Yes, the waterproofing on the Samsung (as David points out) might out-point the i-Phone.

But look at the previous pricing Samsung strategy. They have always made good quality products and that is unquestioned. And it has done so at less than the price of Apple.

The Samsung S5 sat at the pinnacle of design / features at a RRP of $879 when it was introduced some two years ago. The S6 raised the price a little and reduced features.

The S7 reintoduces a couple of 'removed' features (ie. re-added external memory) and pops the price up by a significant amount. That's a huge price to pay for being able to stand in the shower and take a call, if you have to.

My point is that the jump from top of the line S5 $879 to  the Edge 7 $1249 (over 2 yrs) is a major jump in price, for what seems to be not a lot of extra features. If 'better power management' is your major draw, then there is something incremental (as opposed to truly innovative) about this release.

And not to slag off Apple, but it is undeniable that i-Phones (however popular, subsidized or marketed they might be) have always been over-priced in comparison to the rest of the market.

Using the 'you get what you pay for' simile is as analogous as saying 'Apple is immune from malware'.

Qantas - Qantas Frequent Flyer Platinum

07 Feb 2013

Total posts 548

I'll agree with you on one thing that apple and iphones have been way overpriced from the start. They rely on their diehard cult fans just purchasing everything they release blindly. Even some of them I think are coming around now they realise the iphone is an inferior product in almost every spec and way and costs around the same

Qantas - Qantas Frequent Flyer

02 Jul 2011

Total posts 1377

You might want to look at what the AUD has done over the intervening period.  Almost all electronic goods have jumped substantially in the last couple of years.

Qantas - Qantas Frequent Flyer

11 Oct 2014

Total posts 692

Appreciate your comment but I would counter with the following. Both Apple & Samsung are on a 12 month product cycle, so the new model would have been designed no more than 12 months ago and production would have begun approx 5-6 months ago max. By comparison, Apple's manufacturing build cycle is typically 3-4 months prior to release.

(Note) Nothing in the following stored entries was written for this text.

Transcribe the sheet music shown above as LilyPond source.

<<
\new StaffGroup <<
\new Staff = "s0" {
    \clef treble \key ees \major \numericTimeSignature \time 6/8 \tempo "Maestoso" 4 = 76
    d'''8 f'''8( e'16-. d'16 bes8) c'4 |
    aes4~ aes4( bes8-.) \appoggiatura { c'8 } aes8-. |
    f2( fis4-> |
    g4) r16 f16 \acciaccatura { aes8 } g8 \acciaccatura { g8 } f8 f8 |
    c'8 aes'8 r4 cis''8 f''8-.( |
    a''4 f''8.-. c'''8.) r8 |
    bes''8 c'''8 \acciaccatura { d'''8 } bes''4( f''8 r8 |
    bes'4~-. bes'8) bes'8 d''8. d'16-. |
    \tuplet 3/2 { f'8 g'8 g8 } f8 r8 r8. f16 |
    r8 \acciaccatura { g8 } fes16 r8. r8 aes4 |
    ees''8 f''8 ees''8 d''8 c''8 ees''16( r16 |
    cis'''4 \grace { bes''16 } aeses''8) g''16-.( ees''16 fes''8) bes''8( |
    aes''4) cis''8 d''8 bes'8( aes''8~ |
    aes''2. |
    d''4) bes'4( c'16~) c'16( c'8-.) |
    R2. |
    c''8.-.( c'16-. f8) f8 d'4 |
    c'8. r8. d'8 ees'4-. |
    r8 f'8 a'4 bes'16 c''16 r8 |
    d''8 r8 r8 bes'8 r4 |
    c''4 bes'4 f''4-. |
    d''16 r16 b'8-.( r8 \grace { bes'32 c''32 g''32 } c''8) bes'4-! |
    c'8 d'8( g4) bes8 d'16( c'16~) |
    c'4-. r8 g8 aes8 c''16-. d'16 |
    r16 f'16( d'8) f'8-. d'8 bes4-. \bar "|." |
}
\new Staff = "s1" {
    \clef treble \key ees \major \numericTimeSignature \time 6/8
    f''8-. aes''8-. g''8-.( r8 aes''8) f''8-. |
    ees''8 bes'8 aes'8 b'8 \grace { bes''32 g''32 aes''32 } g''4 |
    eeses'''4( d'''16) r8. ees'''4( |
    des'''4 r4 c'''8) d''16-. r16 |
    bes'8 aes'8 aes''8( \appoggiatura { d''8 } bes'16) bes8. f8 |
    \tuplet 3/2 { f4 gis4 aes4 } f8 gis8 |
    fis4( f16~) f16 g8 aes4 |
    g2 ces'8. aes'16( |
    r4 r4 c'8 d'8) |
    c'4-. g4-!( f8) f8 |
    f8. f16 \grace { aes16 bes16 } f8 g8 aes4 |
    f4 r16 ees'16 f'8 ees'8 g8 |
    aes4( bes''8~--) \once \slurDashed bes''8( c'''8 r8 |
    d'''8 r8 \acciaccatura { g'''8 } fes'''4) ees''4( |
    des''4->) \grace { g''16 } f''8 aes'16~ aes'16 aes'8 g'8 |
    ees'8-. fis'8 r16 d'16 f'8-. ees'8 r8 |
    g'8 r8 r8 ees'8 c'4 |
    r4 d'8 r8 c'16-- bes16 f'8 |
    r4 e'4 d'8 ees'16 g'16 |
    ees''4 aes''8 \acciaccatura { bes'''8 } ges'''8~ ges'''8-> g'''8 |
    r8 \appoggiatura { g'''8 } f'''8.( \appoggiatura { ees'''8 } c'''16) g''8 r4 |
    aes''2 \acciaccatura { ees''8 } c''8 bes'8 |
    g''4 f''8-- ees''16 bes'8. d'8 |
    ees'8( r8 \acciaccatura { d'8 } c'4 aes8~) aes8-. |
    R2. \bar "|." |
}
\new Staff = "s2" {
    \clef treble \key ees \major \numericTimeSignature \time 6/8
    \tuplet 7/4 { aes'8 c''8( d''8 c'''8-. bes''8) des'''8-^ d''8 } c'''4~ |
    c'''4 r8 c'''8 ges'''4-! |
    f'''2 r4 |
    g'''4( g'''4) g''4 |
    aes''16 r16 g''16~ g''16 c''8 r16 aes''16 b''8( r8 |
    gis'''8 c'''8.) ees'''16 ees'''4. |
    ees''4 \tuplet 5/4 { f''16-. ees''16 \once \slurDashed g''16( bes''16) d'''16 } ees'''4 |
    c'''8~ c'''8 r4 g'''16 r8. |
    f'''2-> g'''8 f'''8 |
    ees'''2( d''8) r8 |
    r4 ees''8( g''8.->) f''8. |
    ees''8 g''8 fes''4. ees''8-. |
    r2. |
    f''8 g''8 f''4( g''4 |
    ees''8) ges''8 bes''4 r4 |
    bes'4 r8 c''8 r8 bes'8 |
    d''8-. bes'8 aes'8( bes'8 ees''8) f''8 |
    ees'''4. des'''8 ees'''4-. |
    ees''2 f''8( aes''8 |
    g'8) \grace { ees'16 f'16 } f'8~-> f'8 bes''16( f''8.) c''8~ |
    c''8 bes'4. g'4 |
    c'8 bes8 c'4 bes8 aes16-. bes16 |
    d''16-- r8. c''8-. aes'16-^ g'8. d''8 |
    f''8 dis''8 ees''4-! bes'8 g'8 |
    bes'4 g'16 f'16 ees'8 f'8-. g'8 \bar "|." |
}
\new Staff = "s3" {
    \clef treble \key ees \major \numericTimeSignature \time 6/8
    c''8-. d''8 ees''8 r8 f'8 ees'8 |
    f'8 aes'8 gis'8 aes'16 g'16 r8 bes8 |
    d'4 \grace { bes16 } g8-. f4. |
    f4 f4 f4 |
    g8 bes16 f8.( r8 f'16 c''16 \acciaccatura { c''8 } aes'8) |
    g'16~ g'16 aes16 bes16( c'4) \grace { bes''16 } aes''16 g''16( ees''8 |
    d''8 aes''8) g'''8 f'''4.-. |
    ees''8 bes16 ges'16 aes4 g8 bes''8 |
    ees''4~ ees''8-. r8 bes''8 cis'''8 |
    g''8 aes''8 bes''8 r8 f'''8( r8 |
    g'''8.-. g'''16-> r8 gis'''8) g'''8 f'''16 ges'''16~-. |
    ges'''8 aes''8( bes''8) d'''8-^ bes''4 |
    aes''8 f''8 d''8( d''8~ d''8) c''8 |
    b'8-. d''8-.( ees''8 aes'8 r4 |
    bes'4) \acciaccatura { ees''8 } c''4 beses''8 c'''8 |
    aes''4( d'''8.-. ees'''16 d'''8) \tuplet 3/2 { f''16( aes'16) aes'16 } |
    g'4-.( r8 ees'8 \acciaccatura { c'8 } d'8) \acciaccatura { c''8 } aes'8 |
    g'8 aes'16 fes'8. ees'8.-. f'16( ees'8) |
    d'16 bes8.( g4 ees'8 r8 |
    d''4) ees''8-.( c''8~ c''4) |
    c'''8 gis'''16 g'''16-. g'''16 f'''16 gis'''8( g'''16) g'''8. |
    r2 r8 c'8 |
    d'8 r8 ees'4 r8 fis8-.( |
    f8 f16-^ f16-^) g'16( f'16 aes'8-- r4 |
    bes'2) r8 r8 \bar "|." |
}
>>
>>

In the past 12 months, the rate of exchange for the AUD has slid by 3.5%. We are talking about a price change from approx $950 for the S6 to $1249 for the S7 Edge. That represents a price change of some 30% and is outside the variation in exchange rates. It also bears little relation to the same exchange related price of the equivalent Apple product IMO.

Qantas - Qantas Frequent Flyer

11 Oct 2014

Total posts 692

To all the 'legends' that doubt my post and have 'down-voted' it, you only need to look at this endorsement:

In the USA, T-Mobile is now offering a '2 for 1' sale on the S7 and S7 Edge handsets. Since the US market has been moving out of 2 year contracts and subsidising handsets since 2013, this is certainly an interesting move.

Good phone, undoubtedly - but 'runaway' success or truly innovative? I don't think so. As said, what it is IMHO .. is highly over-priced, at least in Australia.

Qantas - Qantas Frequent Flyer

02 Jul 2011

Total posts 1377

A must for travellers I would say is Dual SIM.

I also have an issue paying over $1000 for any phone.

Thus my likely winner for the year is the soon to be released Xiaomi Mi5. Likely have to get it as a grey import but it looks like a fantastic phone and half the price fo the S7

Virgin Australia - Velocity Rewards

16 Dec 2015

Total posts 41

A feature quite possibly more important to international travellers than any of those listed is decent band support on WCDMA and LTE networks.

This is one area where Samsung (and Android OEMs in general) have traditionally looked extremely weak against Apple due to their region-specific products. The S6, S6 Edge and S6 Edge+ improved on this greatly and it looks like the S7 and S7 Edge improve on this further:

For some strange reason (if these specifications are right), they've dropped AWS support though.

21 Aug 2015

Total posts 86

Well guys if you think phones are a status symbol all this may be important, but a solid reliable mid range phone is good enough. I run an LG, less cluttered Android operating system, amazing camera.............less than half the price for the 2015 for Apple, over priced, under featured, planned obseescence.